Ernst Ruska (born Dec. 25, 1906, Heidelberg, Ger.—died May 27, 1988, West Berlin) was a German electrical engineer who invented the electron microscope. He was awarded half of the Nobel Prize for Physics in 1986 (the other half was divided between Heinrich Rohrer and Gerd Binnig).
Ruska studied at the Technical University of Munich during 1925–27 and then enrolled at the Technical University in Berlin. Around this time he began the studies that led to his invention of the electron microscope. The extent to which an optical microscope could resolve the detail of a highly magnified object was limited by the wavelengths of the light beams used to view the object. Since it had been established in the 1920s that electrons have the properties of waves about 100,000 times shorter than those of light, Ruska posited that if electrons could be focused on an object the same way light is, at extremely high magnifications the electrons would yield greater detail (i.e., have a greater resolving power) than would conventional light microscopes. In 1931 he built the first electron lens, an electromagnet that could focus a beam of electrons just as a lens focuses a beam of light.
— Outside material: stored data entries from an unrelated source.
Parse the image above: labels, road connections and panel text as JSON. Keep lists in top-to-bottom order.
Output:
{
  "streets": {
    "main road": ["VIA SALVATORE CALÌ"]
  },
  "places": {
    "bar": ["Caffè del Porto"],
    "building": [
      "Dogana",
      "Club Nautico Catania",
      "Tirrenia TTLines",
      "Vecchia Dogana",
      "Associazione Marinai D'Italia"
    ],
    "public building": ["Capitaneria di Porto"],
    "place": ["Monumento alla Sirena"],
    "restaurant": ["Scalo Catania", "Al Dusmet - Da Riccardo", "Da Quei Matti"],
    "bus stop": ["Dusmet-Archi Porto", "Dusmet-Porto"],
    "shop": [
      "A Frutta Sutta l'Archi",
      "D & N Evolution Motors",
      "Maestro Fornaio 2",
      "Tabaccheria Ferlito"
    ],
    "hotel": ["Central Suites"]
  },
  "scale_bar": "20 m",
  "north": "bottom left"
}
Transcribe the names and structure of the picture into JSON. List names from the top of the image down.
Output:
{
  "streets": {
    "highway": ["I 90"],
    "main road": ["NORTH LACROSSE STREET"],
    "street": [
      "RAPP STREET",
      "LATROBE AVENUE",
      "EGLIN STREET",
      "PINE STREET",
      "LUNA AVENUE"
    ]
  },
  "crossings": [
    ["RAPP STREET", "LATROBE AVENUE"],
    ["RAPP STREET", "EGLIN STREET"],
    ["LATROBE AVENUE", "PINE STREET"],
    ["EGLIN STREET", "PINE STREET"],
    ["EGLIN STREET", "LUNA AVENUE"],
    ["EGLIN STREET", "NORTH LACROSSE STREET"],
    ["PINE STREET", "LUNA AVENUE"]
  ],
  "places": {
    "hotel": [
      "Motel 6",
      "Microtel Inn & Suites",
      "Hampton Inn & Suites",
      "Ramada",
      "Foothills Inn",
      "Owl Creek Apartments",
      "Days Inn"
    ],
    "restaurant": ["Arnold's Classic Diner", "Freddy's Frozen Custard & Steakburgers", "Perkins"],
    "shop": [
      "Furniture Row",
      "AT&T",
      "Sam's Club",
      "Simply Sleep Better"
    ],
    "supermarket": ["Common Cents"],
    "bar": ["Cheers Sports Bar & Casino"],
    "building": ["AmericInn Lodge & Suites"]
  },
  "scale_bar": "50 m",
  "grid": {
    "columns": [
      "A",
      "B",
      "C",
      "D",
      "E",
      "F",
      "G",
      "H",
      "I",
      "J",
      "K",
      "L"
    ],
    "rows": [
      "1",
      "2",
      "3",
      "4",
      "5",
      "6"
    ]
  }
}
By using several such lenses in a series, he invented the first electron microscope in 1933. In this instrument, electrons were passed through a very thin slice of the object under study and were then deflected onto photographic film or onto a fluorescent screen, producing an image that could be greatly magnified.
Ruska joined Siemens-Reiniger-Werke AG as a research engineer in 1937, and in 1939 the company brought out its first commercial electron microscope, which was based on his inventions. Ruska did research at Siemens until 1955 and then served as director of the Institute for Electron Microscopy of the Fritz Haber Institute from 1955 to 1972. He was also a longtime professor at the Technical University of West Berlin.